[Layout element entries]

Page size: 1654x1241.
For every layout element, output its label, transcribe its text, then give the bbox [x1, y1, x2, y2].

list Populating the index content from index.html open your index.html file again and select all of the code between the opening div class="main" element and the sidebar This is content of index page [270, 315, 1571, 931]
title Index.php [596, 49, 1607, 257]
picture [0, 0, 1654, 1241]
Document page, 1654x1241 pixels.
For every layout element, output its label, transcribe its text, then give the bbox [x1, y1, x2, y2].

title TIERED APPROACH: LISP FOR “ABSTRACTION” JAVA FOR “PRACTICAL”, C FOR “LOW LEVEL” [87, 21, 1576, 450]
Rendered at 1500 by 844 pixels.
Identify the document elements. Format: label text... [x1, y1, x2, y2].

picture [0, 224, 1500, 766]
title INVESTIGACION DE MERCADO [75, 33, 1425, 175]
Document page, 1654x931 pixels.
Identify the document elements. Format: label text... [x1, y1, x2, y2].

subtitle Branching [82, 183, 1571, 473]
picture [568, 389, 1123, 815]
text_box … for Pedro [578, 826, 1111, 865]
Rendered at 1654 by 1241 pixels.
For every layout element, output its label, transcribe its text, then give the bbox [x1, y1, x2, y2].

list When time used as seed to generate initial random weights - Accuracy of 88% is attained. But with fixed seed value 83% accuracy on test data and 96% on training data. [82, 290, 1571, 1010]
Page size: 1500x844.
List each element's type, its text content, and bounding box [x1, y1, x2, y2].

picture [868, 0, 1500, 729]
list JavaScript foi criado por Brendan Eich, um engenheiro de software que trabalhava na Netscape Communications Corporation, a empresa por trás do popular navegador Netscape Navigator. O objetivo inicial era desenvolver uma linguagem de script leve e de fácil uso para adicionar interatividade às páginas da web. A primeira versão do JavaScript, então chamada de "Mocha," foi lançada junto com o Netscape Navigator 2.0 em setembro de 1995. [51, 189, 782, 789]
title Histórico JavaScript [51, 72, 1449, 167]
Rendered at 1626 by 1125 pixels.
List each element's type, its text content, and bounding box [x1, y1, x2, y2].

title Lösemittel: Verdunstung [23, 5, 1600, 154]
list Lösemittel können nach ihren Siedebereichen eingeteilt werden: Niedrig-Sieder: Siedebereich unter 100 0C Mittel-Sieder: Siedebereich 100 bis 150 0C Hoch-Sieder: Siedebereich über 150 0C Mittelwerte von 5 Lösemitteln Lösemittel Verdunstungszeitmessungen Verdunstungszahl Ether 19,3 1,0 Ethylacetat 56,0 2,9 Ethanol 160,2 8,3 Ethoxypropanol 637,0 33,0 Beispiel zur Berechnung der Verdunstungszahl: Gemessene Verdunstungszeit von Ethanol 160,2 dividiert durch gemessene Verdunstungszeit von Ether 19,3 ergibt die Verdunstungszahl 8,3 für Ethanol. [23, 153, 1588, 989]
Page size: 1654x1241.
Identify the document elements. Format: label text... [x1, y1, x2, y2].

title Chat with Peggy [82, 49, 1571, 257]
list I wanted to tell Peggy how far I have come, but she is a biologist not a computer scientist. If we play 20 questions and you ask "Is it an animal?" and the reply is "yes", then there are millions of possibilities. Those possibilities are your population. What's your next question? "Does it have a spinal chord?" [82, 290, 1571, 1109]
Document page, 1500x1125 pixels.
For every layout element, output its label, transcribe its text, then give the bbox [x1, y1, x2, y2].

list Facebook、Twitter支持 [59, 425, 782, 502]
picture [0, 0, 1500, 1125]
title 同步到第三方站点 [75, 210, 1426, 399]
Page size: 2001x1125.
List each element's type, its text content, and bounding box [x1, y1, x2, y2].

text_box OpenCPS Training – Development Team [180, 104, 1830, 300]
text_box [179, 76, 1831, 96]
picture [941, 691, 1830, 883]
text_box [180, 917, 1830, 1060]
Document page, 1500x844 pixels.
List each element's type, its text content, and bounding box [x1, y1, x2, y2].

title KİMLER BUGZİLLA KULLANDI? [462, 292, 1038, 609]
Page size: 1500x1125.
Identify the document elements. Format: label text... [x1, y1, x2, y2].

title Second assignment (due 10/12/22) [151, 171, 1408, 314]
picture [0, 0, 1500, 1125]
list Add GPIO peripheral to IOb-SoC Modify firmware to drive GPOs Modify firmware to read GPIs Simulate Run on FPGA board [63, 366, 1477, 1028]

* _WHAT YOU ARE ASKED TO DO_
Rewrite the stretch from the line containing "Page size: 1500x844." through the line containing "picture [868, 0, 1500, 729]", putting "bounding rectangle" in place of "bounding box" and leaving everything else as it is.

* _SOLVED EXERCISE_
Page size: 1500x844.
List each element's type, its text content, and bounding rectangle [x1, y1, x2, y2].

picture [868, 0, 1500, 729]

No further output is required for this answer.